TVN described the decision to extend its licence as “bittersweet” and said that it proved “there was never any legitimate reason to deny or delay the licence”.

However, it expressed concern that the media regulator was using the accompanying resolution “to challenge current media ownership rules” and warned that this “undermines the democratic legislative process itself”.

“It appears that the Polish authorities are seeking new rulemaking on media ownership as a way around the legislative processes,” it said in a statement. “The rule of law, freedom of the press and stability for foreign investments are still very much at risk.”

The delay in renewing TVN24's licence comes amid broader pressure on independent media that has seen Poland fall from 18th to 64th in the World Press Freedom Index – below Malawi and Armenia – since the conservative-nationalist Law and Justice party (PiS) took office in 2015.

Claque

During its years in power, PiS has reduced the public broadcaster to a claque, used a state-owned oil group to buy up a swath of local media outlets and funnelled advertising from state-owned companies to supportive media groups.

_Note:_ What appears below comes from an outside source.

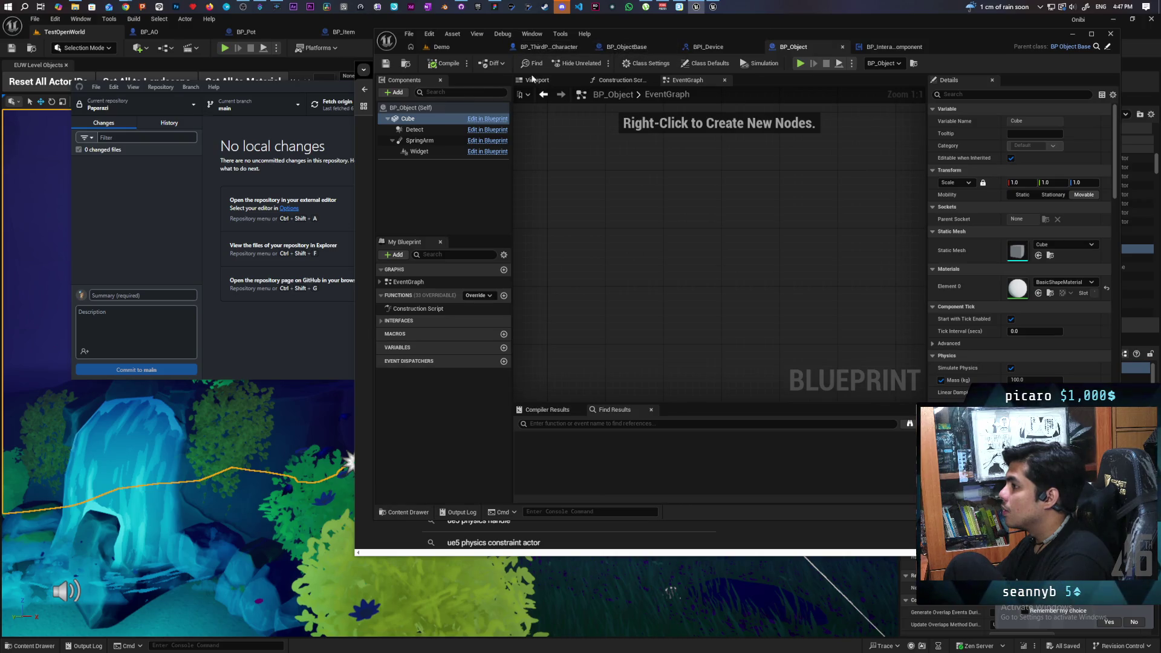
# Set Can Character Step Up On to No for BP_ObjectBase's Cube
pyautogui.click(623, 51)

The government also put forward proposals earlier this year for a new tax on advertising revenues, which sparked an unprecedented blackout from private media groups in protest at the move, which they saw as a serious – and targeted – threat to independent journalism.

In an escalation of the pressure on TVN, PiS MPs in the lower house of parliament also voted through a Bill in August that would force Discovery to sell its stake in TVN.

The Bill was subsequently rejected by the opposition-controlled upper house, and Poland's president Andrzej Duda has also expressed reservations about it. But PiS officials have previously indicated that they would try to revive the Bill later this month.